By Edward McMillan-Scott
As the Conservative Party enters open civil war over the EU referendum, it is worth taking a close look at one of the main sources of most Eurosceptic arguments and attitudes – Dan Hannan – and ask whether his arguments stand up to scrutiny.
Hannan was elected a Conservative MEP in 1999, and told me (I was then leader of the 36 Conservative MEPs) that he intended to devote his time to the cause of UK independence from the EU.
Hannan's sonorous voice and unblinking stare have since mesmerised many audiences. The son of an Anglo-Irish chicken farmer in Peru, he was educated at Marlborough and Oriel College, Oxford. The Brussels blog Politicos described him earlier this year as "an Oxford graduate who speaks three languages and quotes Shakespeare … [and] is a more polished alternative to the European Parliament's most famous and outspoken Eurosceptic, UKIP leader Nigel Farage."
His new book 'Why Vote Leave' published this Spring, is the Number One political bestseller on Amazon, and has since become the bible for Brexiteers.
The book follows the tradition of Hannan's pin-up Enoch Powell, whose 'The Common Market – the case against' preceded the 1975 EC referendum. Both books deride the Brussels institutions, alleging that the support of interest groups is bought by its subsidies. Powell uses the term 'captured' whereas Hannan uses the French term déformation professionnelle. More fundamentally, both focus on the restoration of absolute Westminster sovereignty, alongside a new continental cooperation through some form of European free trade area.
Hannan's book is particularly pernicious because it is so full of conscious distortions and errors, which I recognise from his numerous speeches and blogs down the years. As another reviewer of the book, historian Niall Ferguson in the Sunday Times, concluded: "I do give a damn about this country’s economic future. And when I see the risks of Brexit being glossed over in ways that would disgrace an undergraduate essay, I feel anything but happy."
The book opens with Hannan's first day as an MEP, in which he is taken through the various expenses to which he was entitled. It is true that in 1999 the system was indefensibly slack and was widely and rightly criticised but, as he knows but does not explain, all has since been changed utterly.
Hannan does not tell his readers that in 2009 MEPs banned the employment of 'connected persons', as they are known at Westminster, where 169 MPs still employ a spouse or partner. As part of our post-2009 transparency programme, the European Parliament has set up a Lobbyists Register, although none has been established so far in Westminster. All parliamentary assistants in Brussels are now employed by the parliament itself and those in constituencies through a 'paying agent', who must be a chartered accountant or have a similar qualification.

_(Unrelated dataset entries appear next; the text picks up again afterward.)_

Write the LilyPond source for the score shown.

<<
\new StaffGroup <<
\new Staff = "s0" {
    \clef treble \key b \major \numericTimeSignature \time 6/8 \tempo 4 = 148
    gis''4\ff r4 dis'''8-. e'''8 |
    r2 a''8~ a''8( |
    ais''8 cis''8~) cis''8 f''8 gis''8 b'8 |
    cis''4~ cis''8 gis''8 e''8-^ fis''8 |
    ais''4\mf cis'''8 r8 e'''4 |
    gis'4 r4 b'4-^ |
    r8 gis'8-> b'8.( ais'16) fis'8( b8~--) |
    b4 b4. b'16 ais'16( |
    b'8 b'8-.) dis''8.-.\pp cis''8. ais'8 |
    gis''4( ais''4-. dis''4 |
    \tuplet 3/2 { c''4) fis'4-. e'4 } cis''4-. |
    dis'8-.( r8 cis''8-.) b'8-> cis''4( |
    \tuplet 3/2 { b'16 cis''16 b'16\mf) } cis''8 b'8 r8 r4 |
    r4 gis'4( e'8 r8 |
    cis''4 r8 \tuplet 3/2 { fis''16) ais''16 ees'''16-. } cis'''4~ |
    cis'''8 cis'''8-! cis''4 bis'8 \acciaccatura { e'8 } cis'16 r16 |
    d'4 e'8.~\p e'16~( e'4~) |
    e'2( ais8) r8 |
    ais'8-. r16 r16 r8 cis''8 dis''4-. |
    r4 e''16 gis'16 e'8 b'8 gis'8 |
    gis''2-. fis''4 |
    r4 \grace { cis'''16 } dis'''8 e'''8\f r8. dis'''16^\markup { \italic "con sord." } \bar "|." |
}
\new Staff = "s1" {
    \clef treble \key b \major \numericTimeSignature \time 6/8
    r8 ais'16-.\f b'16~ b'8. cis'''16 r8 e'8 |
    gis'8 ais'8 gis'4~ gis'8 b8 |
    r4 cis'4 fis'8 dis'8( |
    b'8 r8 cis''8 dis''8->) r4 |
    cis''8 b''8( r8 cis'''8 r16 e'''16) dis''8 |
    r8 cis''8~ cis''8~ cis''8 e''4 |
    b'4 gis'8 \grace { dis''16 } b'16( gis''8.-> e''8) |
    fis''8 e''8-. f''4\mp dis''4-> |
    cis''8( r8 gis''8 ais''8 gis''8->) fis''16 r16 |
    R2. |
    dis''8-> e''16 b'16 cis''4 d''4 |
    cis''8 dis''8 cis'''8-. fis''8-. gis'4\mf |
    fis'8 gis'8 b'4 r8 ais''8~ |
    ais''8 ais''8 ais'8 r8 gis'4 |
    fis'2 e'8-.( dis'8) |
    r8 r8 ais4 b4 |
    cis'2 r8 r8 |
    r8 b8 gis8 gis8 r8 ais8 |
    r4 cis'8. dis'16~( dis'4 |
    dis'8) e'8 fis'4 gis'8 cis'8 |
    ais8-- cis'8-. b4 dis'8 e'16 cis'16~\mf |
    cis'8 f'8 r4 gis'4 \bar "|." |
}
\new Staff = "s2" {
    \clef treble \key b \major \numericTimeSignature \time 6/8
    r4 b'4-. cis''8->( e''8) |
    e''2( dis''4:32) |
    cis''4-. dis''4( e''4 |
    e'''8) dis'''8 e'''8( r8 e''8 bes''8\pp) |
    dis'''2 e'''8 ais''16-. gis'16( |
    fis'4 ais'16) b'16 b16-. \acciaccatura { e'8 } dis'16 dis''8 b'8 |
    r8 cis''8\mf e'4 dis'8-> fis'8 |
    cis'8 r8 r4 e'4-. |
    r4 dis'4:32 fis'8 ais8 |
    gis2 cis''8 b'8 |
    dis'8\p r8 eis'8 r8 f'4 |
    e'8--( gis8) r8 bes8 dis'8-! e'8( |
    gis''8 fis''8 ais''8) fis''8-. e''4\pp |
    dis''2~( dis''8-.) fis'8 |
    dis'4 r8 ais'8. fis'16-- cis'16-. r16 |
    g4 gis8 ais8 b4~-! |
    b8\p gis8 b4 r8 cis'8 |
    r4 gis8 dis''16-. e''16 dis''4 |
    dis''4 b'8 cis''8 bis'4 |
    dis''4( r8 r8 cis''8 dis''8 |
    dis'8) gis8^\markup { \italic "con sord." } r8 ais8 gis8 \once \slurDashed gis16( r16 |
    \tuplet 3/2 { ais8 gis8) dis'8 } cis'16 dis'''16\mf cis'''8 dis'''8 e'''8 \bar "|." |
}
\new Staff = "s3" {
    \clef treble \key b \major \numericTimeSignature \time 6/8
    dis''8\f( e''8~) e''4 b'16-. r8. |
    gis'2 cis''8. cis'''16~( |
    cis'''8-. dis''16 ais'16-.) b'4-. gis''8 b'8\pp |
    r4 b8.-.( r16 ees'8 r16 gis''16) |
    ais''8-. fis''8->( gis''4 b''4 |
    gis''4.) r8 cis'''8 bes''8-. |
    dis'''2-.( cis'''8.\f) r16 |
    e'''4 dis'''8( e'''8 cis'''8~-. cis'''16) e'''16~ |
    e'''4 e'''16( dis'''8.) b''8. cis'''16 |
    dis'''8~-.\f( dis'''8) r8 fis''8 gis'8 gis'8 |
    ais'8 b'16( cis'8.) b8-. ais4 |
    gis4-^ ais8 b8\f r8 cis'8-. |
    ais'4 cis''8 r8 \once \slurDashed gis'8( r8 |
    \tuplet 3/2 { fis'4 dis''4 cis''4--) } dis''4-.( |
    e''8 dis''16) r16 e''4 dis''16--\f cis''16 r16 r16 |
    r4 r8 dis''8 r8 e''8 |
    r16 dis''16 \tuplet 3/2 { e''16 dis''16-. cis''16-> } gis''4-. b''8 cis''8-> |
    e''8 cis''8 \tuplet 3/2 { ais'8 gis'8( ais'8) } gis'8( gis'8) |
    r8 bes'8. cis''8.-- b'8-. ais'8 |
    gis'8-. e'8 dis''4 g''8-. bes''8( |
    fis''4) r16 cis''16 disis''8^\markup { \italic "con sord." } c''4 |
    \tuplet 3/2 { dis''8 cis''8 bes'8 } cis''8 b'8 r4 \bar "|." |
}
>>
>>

As Hannan says, MEPs used to be reimbursed on the basis of business class flights, even if they used Ryanair or walked to Brussels. He doesn't add that now they are reimbursed on proof of travel at the lowest flexible fare. Deriding the MEPs' daily allowance would be fair if reference was also made to the higher £300 tax-free House of Lords allowance.
As chairman for five years of the European Parliament's Audit Panel, I not only oversaw the 35 internal auditors checking off each department, but also witnessed a comprehensive and highly positive external audit by one of the Big Four accounting firms. As in any institution, especially one where 28 nations and many differing cultures are present, there were bad eggs. Prosecutions and prison are now the result and there are cases pending.
While true that EU officials and MEPs are taxed uniformly at the EU rate, which is around 20%, many MEPs – including every UK MEP – have opted to be taxed at their higher national rates. Hannan ignores this.
Similar examples of misleading omissions can be found throughout the book which instead majors on the issues of sovereignty and a misty alternative to EU membership. Its cover carries endorsements from Boris Johnson, who himself propagated many Brussels myths while a Daily Telegraph correspondent there, Michael Gove and Kate Hoey. Writing from an insider’s perspective, I can assure them that they have been very badly misinformed.
Edward McMillan-Scott was a Yorkshire & Humber MEP 1984-2014 and European parliament vice-president 2004-2014. A former leader of the Conservative MEPs, he opposed David Cameron's split from the mainstream EPP Group in 2009 and sat as a LibDem until 2014. He is a patron of the non-party European Movement.